L’affrancamento riguarda entrambe queste tipologie di riserve:

-      riserve in sospensione di imposta “radicale”, cioè le riserve sempre soggette ad imposizione in caso di qualsiasi utilizzo (copertura perdite, distribuzione ai soci, annullamento per operazioni straordinarie, ecc.);

-      riserve in sospensione di imposta “moderata”, ovvero le riserve con assoggettamento dell’imposta in capo alla società solamente in caso di distribuzione ai soci (ad esempio, riserve di rivalutazione dei beni d’impresa di cui alla Legge n. 342/2000 e leggi successive).

 

Le riserve possono essere affrancate in tutto o in parte.
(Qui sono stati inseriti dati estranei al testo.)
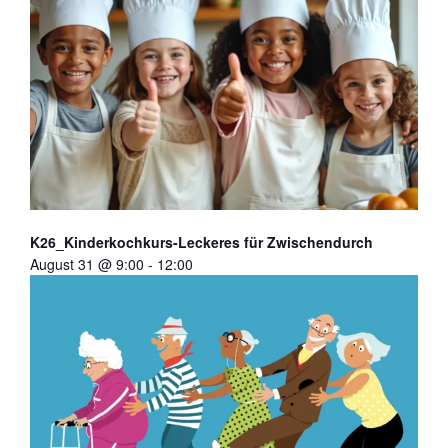
K26_Kinderkochkurs-Leckeres für Zwischendurch
August 31 @ 9:00
-
12:00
Questo significa che è ammesso:

-      affrancare solo alcune delle riserve in sospensione presenti in bilancio;

-      affrancare una riserva in sospensione solo per parte del suo ammontare.

 

3.   Riserve escluse dall’affrancamento.

 

Non sono affrancabili le riserve derivanti dalla rivalutazione di beni d’impresa effettuate con effetti esclusivamente civilistici (ex artt. 15 del DL. n. 185/2008 e 110 del DL. n. 104/2020) perché non sono in sospensione di imposta.

 

4.   Bilanci di riferimento.

 

Sono affrancabili le riserve in sospensione di imposta iscritte nel bilancio dell’esercizio chiuso al 31 dicembre 2024 che residuano al termine dell’esercizio in corso al 31 dicembre 2025.

 

Pertanto, per i soggetti con esercizio coincidente con l’anno solare, le riserve da affrancare devono essere iscritte sia nel bilancio 2024 che nel bilancio 2025 e possono essere affrancate nel limite dell’importo iscritto a fine 2025.

 

Non sono invece sono affrancabili le riserve in sospensione d’imposta di cui sia stata deliberata la distribuzione ai soci nell’esercizio in corso al 31 dicembre 2025. Al contrario, nel caso dei soggetti solari si ritiene valida la delibera adottata a partire dal 1° gennaio 2026.

5.   L’imposta sostitutiva.

 

Per eliminare il vincolo fiscale occorre versare un’imposta sostitutiva dell’IRES e dell’IRAP pari al 10%.

 

Si ritiene che tale imposta debba essere calcolata sul saldo attivo della riserva come iscritta a bilancio, quindi, nel caso di riserve di rivalutazione, sul saldo al netto dell’imposta sostitutiva versata sui maggiori valori di rivalutazione.

 

L’imposta sostitutiva deve:

-    essere indicata nella dichiarazione dei redditi relativa al periodo di imposta in corso al 31 dicembre 2025 (Modello Redditi 2026), insieme ai saldi attivi di rivalutazione, alle riserve ed ai fondi oggetto di affrancamento;

-    essere versata obbligatoriamente in quattro rate di pari importo; la prima rata deve essere versata entro il termine di versamento a saldo delle imposte sui redditi relative al periodo di imposta 2025 (30 giugno 2026). Mentre le successive, a seguire, devono essere corrisposte entro il termine per il versamento a saldo delle imposte relative ai periodi d’imposta successivi. Non sono dovuti interessi.

 

Per il versamento dell’imposta sostitutiva, la risoluzione n. 35/E del 4 giugno 2025 ha istituito il codice tributo 1867.

 

L’affrancamento si perfeziona con la presentazione della dichiarazione dei redditi contenente i dati e gli elementi per la determinazione dell’imposta sostitutiva.

 

6.   Effetti dell’affrancamento. 

 

La distribuzione dei saldi attivi di rivalutazione, delle riserve e dei fondi affrancati non concorre a formare il reddito imponibile dell’impresa, della società o dell’ente che effettua l’affrancamento.

 

Correlativamente, nel caso di distribuzione di queste riserve da parte di società di capitali, queste devono essere assoggettate a tassazione in capo ai soci come dividendi (qualora non si tratti di riserve di capitale).

 

Nel caso di società di persone o di imprese individuali in contabilità ordinaria nonché di SRL trasparenti, la distribuzione della riserva affrancata (equiparata a riserva di utili) non comporta alcuna imposizione sui soci o imprenditori individuali poiché l’affrancamento equivale ad una tassazione per trasparenza e genera un incremento del costo fiscale della partecipazione. Al momento della distribuzione il costo fiscale della partecipazione si riduce.

 

Diversamente, qualora l’affrancamento riguardi riserve di capitale, non si determina alcun effetto sul costo della partecipazione detenuta dai soci e solo al momento della relativa distribuzione quest’ultimo sarà proporzionalmente ridotto.

 

A disposizione per ogni ulteriore approfondimento. Con i migliori saluti.